Lab 7: ANN (Hyperplane)¶

Artificial neural networks¶

Objective¶

to visualise the hyperplanes of a neural network configuration for better understanding

Data preparation¶

We will use the iris data for the training in this lab.

from sklearn import datasets
iris = datasets.load_iris()

We will start with using just two input features.

X = [[d[1],d[2]] for d in iris.data]
names = [iris.target_names[1],iris.target_names[2]]
Y = iris.target

Setup the first configuration for neural network¶

Data preprocessing¶

Training and testing sets split

from sklearn.model_selection import train_test_split
X_train, X_test, y_train, y_test = train_test_split(X, Y, train_size=0.8)

Scale the input data based on the training input data

from sklearn.preprocessing import StandardScaler
scaler = StandardScaler()
scaler.fit(X_train)
X_train = scaler.transform(X_train)
X_test = scaler.transform(X_test)

Construct and train the ANN model¶

Construct the model

from sklearn.neural_network import MLPClassifier
mlp = MLPClassifier(hidden_layer_sizes=(2), max_iter=1000)

Train the model
1
mlp.fit(X_train, y_train)

Visualise the classification of a fitted model¶

Prepare the figure and axis¶

import matplotlib.pyplot as plt
fig = plt.figure()
ax = fig.add_subplot(1,1,1)

Visualisation function¶

Download the vis.py and save it to the same folder as your script.
Import all functions under the namespace of vis
1
import vis

Visualise the result¶

Use the following code to visualise the decision area of the model.

vis.vis2d(ax, mlp, X_train, y_train, X_test, y_test)

Setup the second, third, and more neural network configurations¶

We will investigate the effect of using different activation functions on the hyperplane.

The activation functions that are available for MLPClassifier are identity, logistic, tanh, and relu (default). They are explained in the documentation.

We can use a for-loop to construct and train the neural network model with different configurations.
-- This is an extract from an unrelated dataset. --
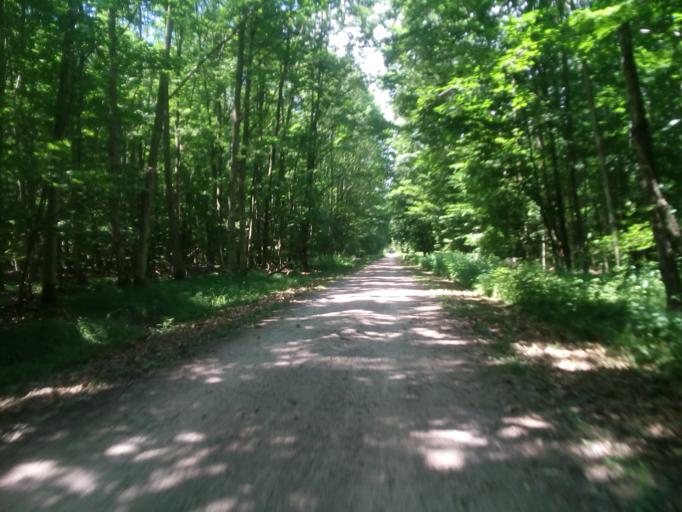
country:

The same datasets from previous sections are used.

activation_functions = ['identity', 'logistic', 'tanh', 'relu']
fig = plt.figure()
for i, actfcn in enumerate(activation_functions):
  mlp = MLPClassifier(hidden_layer_sizes=(3), activation=actfcn, max_iter=1000)
  mlp.fit(X_train, y_train)
  ax = fig.add_subplot(1, len(activation_functions), i+1)
  ax.set_title(actfcn)
  vis.vis2d(ax, mlp, X_train, y_train, X_test, y_test)
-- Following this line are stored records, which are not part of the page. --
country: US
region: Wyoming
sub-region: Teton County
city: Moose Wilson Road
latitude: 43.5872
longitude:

Apart from the activation functions, let's compare the results of having different number of hidden layers.

activation_functions = ['identity', 'logistic', 'tanh', 'relu']
hidden_layers = [(3), (3,3), (3,3,3)]
fig = plt.figure()
for i,actfcn in enumerate(activation_functions):
  for j,hlyr in enumerate(hidden_layers):
    mlp = MLPClassifier(hidden_layer_sizes=hlyr, activation=actfcn, max_iter=1000)
    mlp.fit(X_train, y_train)
    ax = fig.add_subplot(len(hidden_layers), len(activation_functions), j*len(activation_functions)+i+1)
    ax.set_title('{},{},{}'.format(actfcn,str(hlyr),round(mlp.score(X_test,y_test),2)))
    vis.vis2d(ax, mlp, X_train, y_train, X_test, y_test)
    ax.set_xticks([])
    ax.set_yticks([])

mlp.score(X_test, y_test) gives the prediction accuracy of the model on X_test compared against y_test.
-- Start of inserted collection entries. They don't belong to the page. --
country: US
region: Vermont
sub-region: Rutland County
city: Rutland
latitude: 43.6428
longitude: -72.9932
Consider more input features¶

We will now use all the input features instead of two. To prepare the data,

X_train, X_test, y_train, y_test = train_test_split(iris.data, iris.target, train_size=0.8)
scaler.fit(X_train)
X_train = scaler.transform(X_train)
X_test = scaler.transform(X_test)

Construct and train the model¶

mlp = MLPClassifier(hidden_layer_sizes=(3), max_iter=10000)
mlp.fit(X_train, y_train)

Visualise decision area with more input features¶

We will be using parallel coordinates to display data with more than 2 input features. The following is not a complete parallel coordinates plot but a partial one.

fig = plt.figure()
axes = vis.vis3d(fig, mlp, X_train, y_train, X_test, y_test)
for i,a in enumerate(axes):
  a.set_title(iris.target_names[i])
  a.set_xticklabels([])
  a.get_yaxis().set_visible(False)
axes[-1].set_xticklabels(iris.feature_names)

Is there other alternative to display data with more than 2 input features?

Additional¶

There is a tensorflow playground which tries to visualise the training process of a neural network. It's similar to what we did in this lab.